Como veran soi nuevo por aca vine de nuevo a este foro por k aqui ya me ayudaron una vez y espero buelvan a hacerlo... 8) 
Bueno estoi diseñando un circuito detector de humo bastante facil como puden ver en la siguiente imagen solo nesesite 3 resistenicas, 1 foto-resistencia, un diodo, un amplificador operacional y un led.
El problema esta en que quiero que ademas de prender el led cuando aia un obstaculo que se opanga al paso de luz en la foto-resistencia tambien suene un buzzer(bocina).
No estoi muy seguro si se nesesita un SCR y un capasitor si estoi mal corrijanme please....ops:


----------



## capitanp (Dic 4, 2006)

tienes un diodo de mas, ala salida del op pon un transistor y ya


----------



## vitse (Dic 4, 2006)

como? en ves del diodo pongo un transistor creo que por hay tengo un NPN el BC3904 la base la voi a conectar a la salida del op y el colector a donde? y el emisor qa donde?...


----------



## Apollo (Dic 4, 2006)

Hola vitse:

Si vas a cambiar el diodo por un transitor NPN, de la salida del OPAmp, puedes poner una resistencia de alrededor de los 10K en la base, el emisor a tierra y el colector a uno de los pines del zumbador, el otro pin del zumbador al B+. y listo.

Claro que debes checar bien cuánta corriente necesita el zumbador, para saber que transistor usar.
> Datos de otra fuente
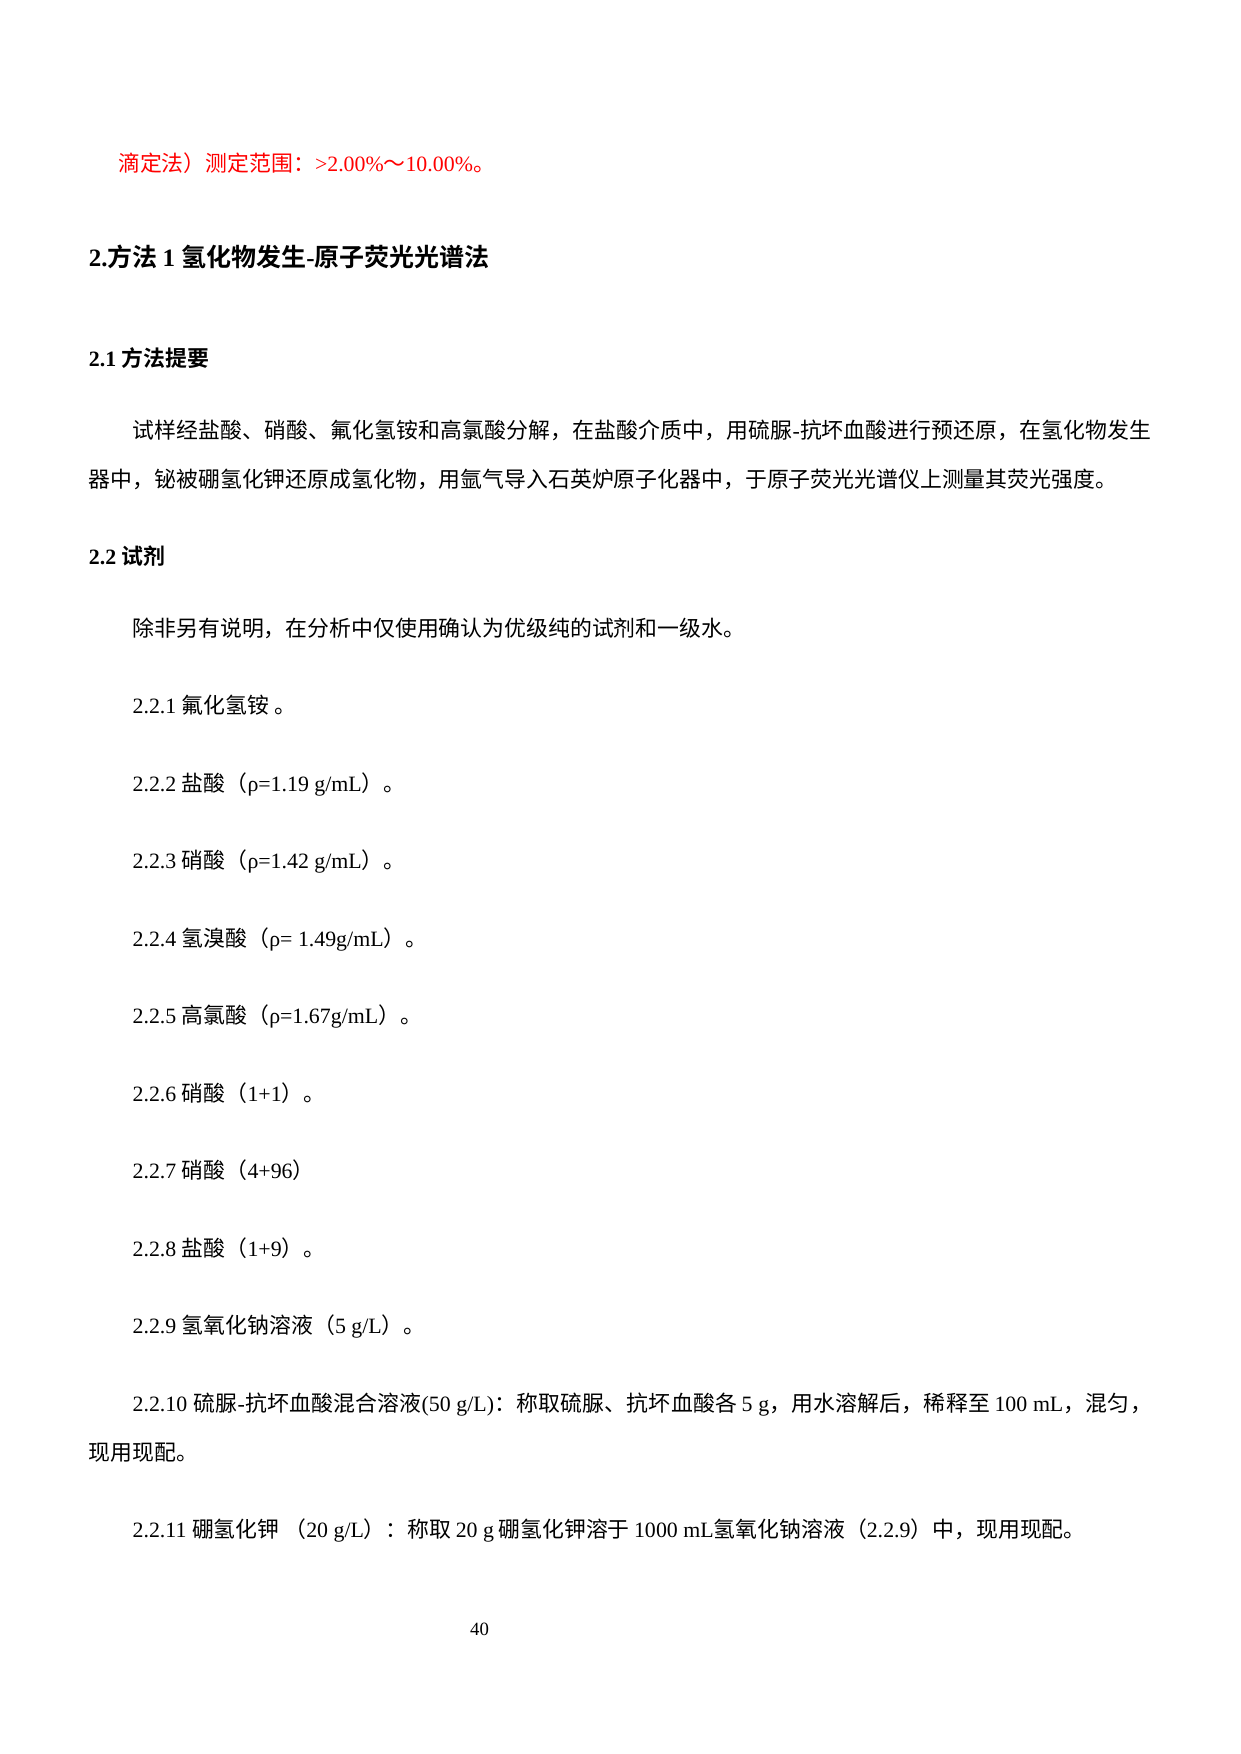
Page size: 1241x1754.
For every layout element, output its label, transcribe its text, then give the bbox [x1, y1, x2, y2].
(sólo una duda, en la parte de abajo del puente no te falta una conexión a tierra?)

Espero y te sea útil esta información.
Un saludo al foro


----------



## ROJITAS (May 12, 2011)

pues en todo caso conectas el colector vcc de la fuente, siempre manten el resistor colocado entre la salida del op y la base, el emisor a uno de los pines del zumbador y el otro pin del mismo a gnd.


----------